2016 Mystery Shapes (Rome)

This installation was conceived for the Palazzaccio (the “ugly Palace”), a wedding cake architecture of the 1900’s, that is the seat of the Supreme Court in Rome.
However, at the last minute permission was denied.
Luckily an art-loving landlord put forward a building in via del Corso.

Of course it might be seen as an homage to Christo, but it was really hard to resist the temptation  to wrap up the two nondescript sculptural groups sitting on the top of the building and trasform them into a disquieting presence.

Once wrapped in cheap canvas, each group became a single bulky three-headed entity.
Forgotten divinities on the top of an overdecorated urban shrine?
Public figures condemned to damnatio memoriae?

Or maybe just a publicity stunt: the superheroes, yet to be revealed, of a Marvel movie soon to be released?

2016 Forme misteriose

Originariamente questa installazione era stata pensata per il Palazzaccio, un’architettura indigesta dei primi del Novecento, sede della Corte Suprema di Cassazione.
Purtroppo, all’ultimo minuto, venne negata l’autorizzazione.
Per una botta di fortuna, il proprietario di un immobile di via del Corso, appassionato d’arte, ha proposto una location alternativa.

Non c’è dubbio che quest’opera rischiasse di essere interpretata come un omaggio a Christo, d’altronde è stato impossibile resistere alla tentazione di impacchettare i due scialbi gruppi scultorei che incorniciano il colmo dell’edificio, per trasformarli in una presenza volutamente inquietante.

» DATA SUPPLIED:
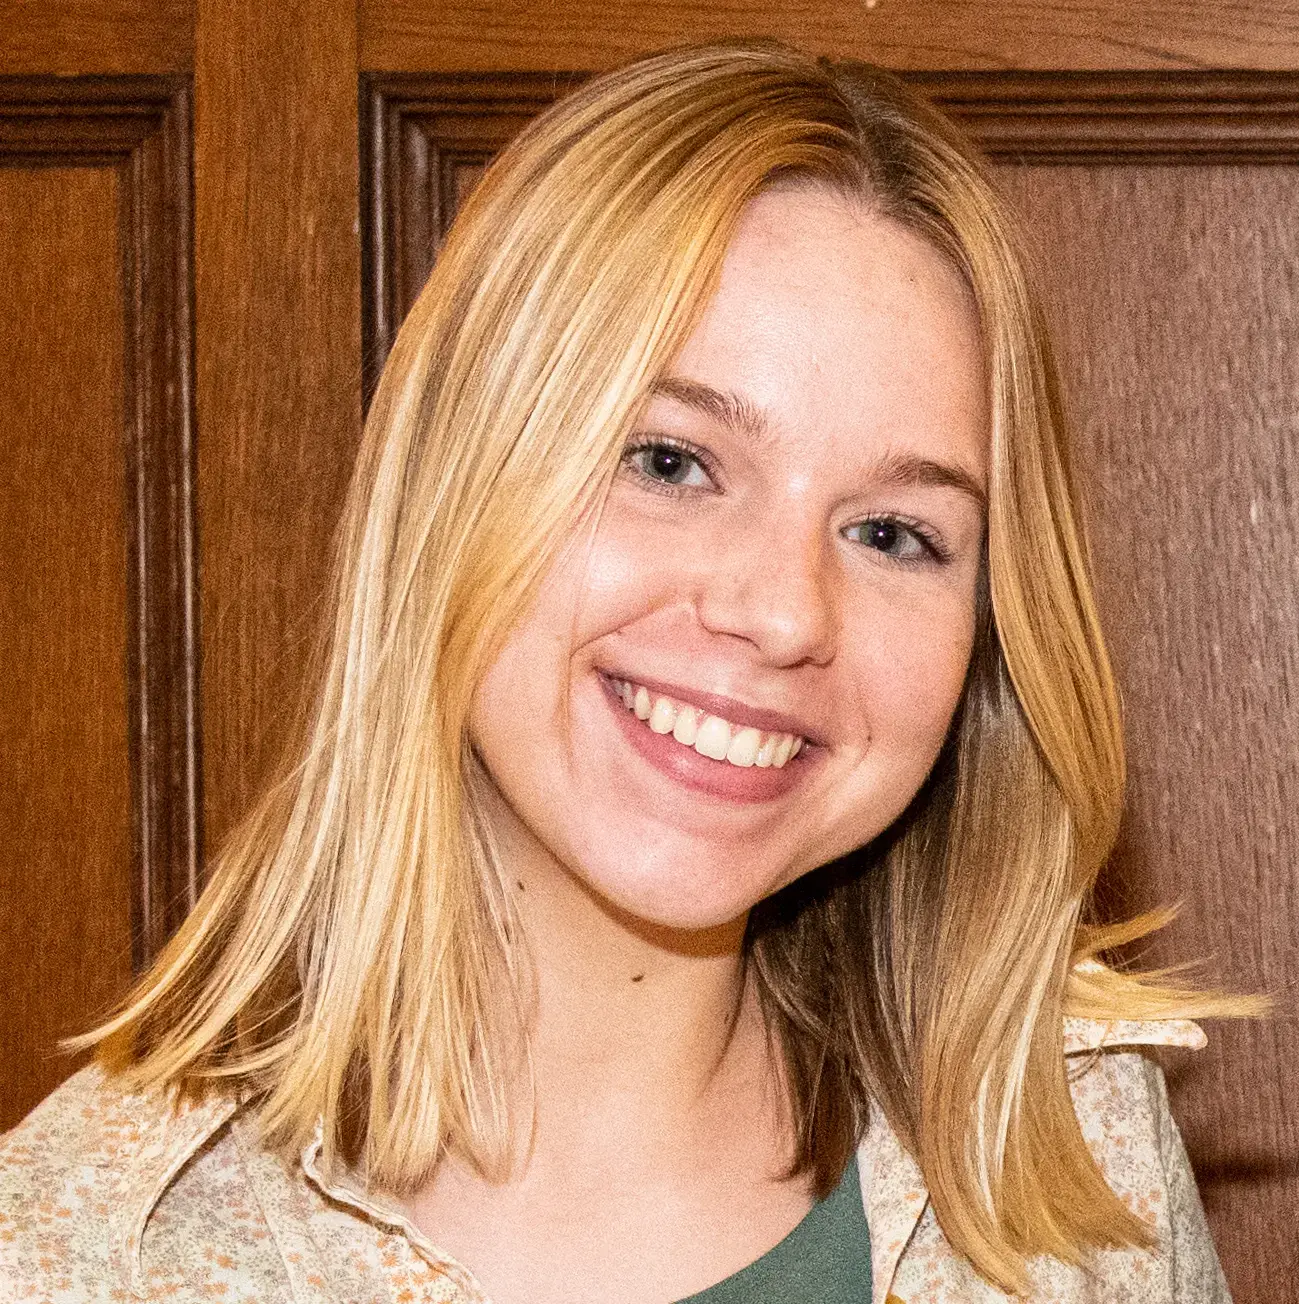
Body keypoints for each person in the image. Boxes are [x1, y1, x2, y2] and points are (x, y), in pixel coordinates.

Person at [0, 40, 1250, 1304]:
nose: (778, 610)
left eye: (892, 533)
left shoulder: (1073, 1160)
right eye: (669, 461)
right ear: (451, 481)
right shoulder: (83, 1250)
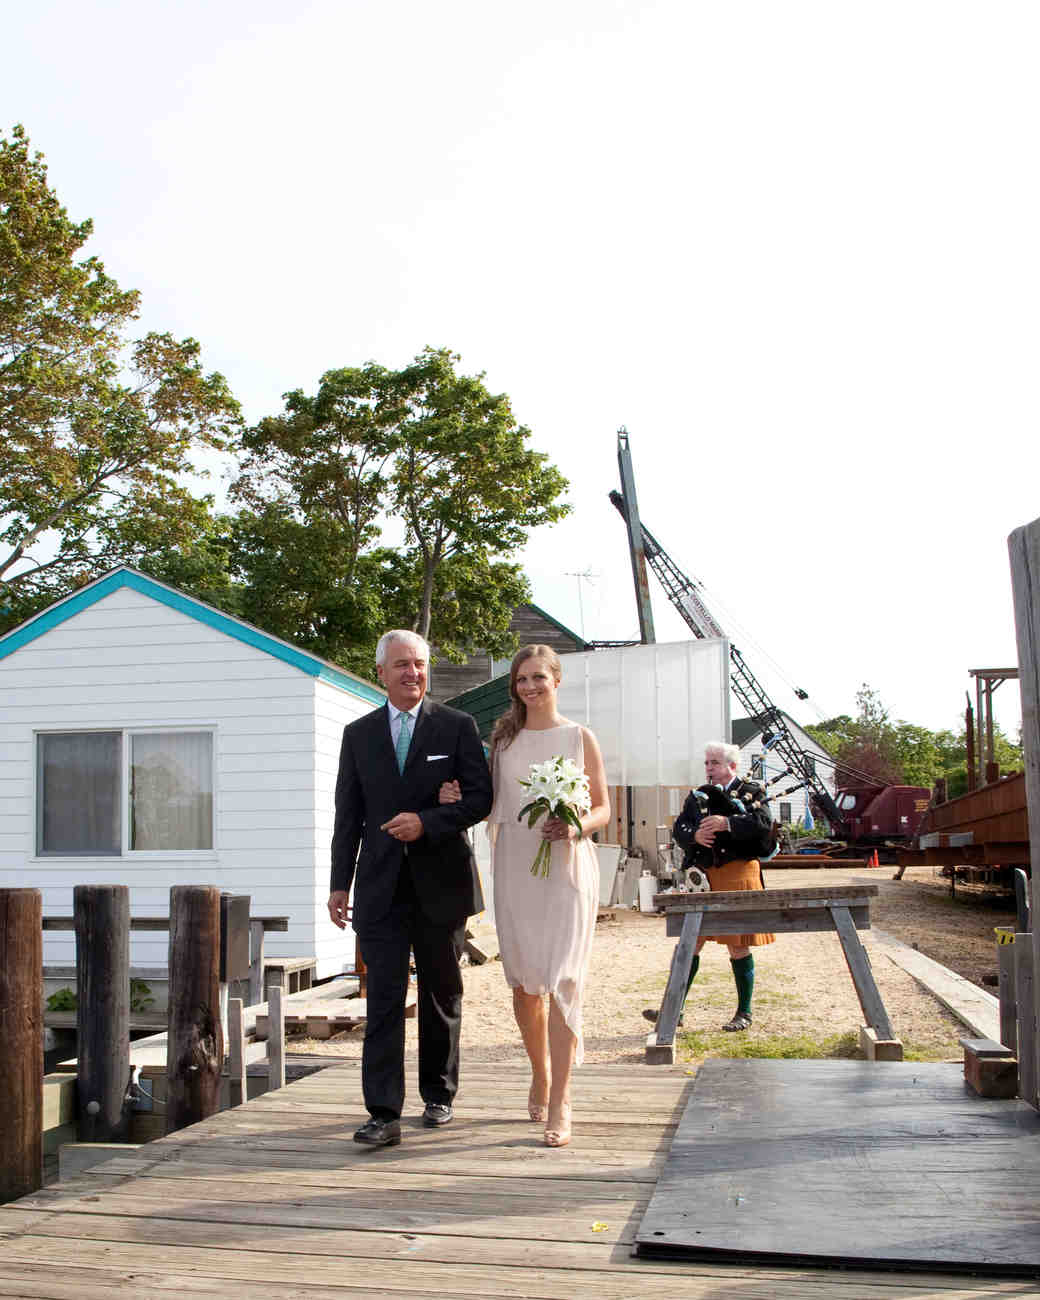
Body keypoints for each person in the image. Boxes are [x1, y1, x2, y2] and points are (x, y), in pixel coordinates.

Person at [328, 630, 493, 1148]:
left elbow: (480, 799)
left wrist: (429, 821)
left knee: (442, 992)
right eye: (401, 665)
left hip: (441, 883)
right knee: (383, 999)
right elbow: (347, 815)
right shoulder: (358, 734)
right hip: (379, 886)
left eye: (419, 664)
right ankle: (382, 1112)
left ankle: (439, 1095)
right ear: (381, 672)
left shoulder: (458, 727)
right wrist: (339, 883)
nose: (412, 673)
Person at [439, 644, 608, 1147]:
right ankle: (541, 1070)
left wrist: (576, 825)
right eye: (521, 679)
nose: (530, 687)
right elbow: (485, 801)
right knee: (525, 985)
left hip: (567, 869)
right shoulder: (505, 741)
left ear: (557, 680)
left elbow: (602, 807)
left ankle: (562, 1100)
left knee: (562, 980)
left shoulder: (580, 737)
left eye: (538, 677)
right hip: (515, 866)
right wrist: (453, 798)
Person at [644, 740, 774, 1032]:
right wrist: (694, 838)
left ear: (732, 766)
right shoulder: (698, 796)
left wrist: (727, 823)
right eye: (706, 763)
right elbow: (680, 827)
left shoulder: (752, 792)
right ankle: (674, 1010)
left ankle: (744, 1012)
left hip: (738, 873)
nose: (709, 768)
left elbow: (763, 825)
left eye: (714, 763)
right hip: (703, 876)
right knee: (689, 943)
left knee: (737, 946)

» SET OF TASKS:
(1) From the Mystery Shapes text, extract everything from "Luckily an art-loving" down to "bulky three-headed entity.".
(2) According to the Mystery Shapes text, what building was the installation first conceived for, and what does that building house?
(3) List every identity that the English part of the Mystery Shapes text suggests, in the form of questions, for the wrapped sculptural groups.

» COMPLETED EXERCISE:
(1)
Luckily an art-loving landlord put forward a building in via del Corso.

Of course it might be seen as an homage to Christo, but it was really hard to resist the temptation  to wrap up the two nondescript sculptural groups sitting on the top of the building and trasform them into a disquieting presence.

Once wrapped in cheap canvas, each group became a single bulky three-headed entity.

(2) The Palazzaccio, which is the seat of the Supreme Court in Rome.

(3)
- Forgotten divinities on the top of an overdecorated urban shrine
- Public figures condemned to damnatio memoriae
- The superheroes, yet to be revealed, of a Marvel movie soon to be released (a publicity stunt)